Maine Junction, the junction of the Long Trail and the Appalachian Trail, is now also the established eastern terminus of the North Country Trail, as envisioned by the trail founders back in the early days. Our plan is to meet again at Sherburne Pass, Route 4 near the trail nexus in three days to shuttle Denali back to our starting point. She will continue west through the towns of Middlebury on the TAM, and Weybridge across the farmlands of Monument Farms Dairy, then up over Snake Mountain and west to the Champlain Bridge on Town Line Road bordering Bridport and Addison. The TAM and Weybridge Blue Trail have official met the criteria for the North Country Trail and she will find the blue blazes and good trail signage to guide her. 

Journey’s end of today’s hike – the Sucker Brook Shelter and the Long Trail Junction.

The idea for the NCT was born out or the National Trails System Act of 1968 that acknowledged the importance of the AT, Pacific Crest Trail and other nationally significant trails. There are dozens of national trails with only eleven National Scenic Trails that are overseen by the National Park Service and non-profit partner associations. The North Country Trail was established in the mid 1980s by a group of committed volunteers in Michigan who saw a need for a trail connecting the northern boarder states. The goal being to establish a connection between the Lewis and Clark Trail in west in North Dakota and the AT in the east across eight states: ND, MN, WI, MI, OH, PA, NY and VT.
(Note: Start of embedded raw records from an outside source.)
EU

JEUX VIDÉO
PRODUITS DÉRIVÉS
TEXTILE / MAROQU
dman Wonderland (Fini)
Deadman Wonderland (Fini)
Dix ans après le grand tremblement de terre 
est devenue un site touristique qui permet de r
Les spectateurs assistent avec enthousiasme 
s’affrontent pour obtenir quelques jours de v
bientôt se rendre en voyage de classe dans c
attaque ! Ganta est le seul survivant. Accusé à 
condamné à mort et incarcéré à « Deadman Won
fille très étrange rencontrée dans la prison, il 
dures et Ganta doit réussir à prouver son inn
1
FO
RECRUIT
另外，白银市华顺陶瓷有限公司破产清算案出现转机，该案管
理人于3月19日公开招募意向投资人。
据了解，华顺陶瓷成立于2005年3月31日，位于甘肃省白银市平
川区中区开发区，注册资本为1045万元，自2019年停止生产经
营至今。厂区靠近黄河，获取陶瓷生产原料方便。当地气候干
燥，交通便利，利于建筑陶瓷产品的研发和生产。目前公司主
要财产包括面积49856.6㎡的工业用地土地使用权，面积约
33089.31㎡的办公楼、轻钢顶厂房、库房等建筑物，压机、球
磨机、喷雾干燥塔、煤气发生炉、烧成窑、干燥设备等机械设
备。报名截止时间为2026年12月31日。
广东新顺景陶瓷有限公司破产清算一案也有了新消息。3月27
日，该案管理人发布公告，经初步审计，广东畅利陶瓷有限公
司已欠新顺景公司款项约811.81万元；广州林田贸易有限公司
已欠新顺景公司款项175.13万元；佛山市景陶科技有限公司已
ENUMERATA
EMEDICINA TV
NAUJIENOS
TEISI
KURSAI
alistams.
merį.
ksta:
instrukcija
Now a reality in Vermont, the Middlebury Area Land Trust, in coordination with Stephanie Campbell, NCTA Regional Trails Coordinator, are actively working with the Green Mountain Club, US Forest Service, Moosalamoo Association and the Vermont Department of Fish and Wildlife to formalize the Vermont route. I am honored to have been appointed to the NCTA board of directors in September 2020 and look forward to representing Vermont and its full adoption of the Nation’s longest National Scenic Trail. The sun rises first on the NCT in Vermont. Meanwhile, I will keep you posted on Denali’s journey and other posts as I continue to explore the North Country National Scenic Trail.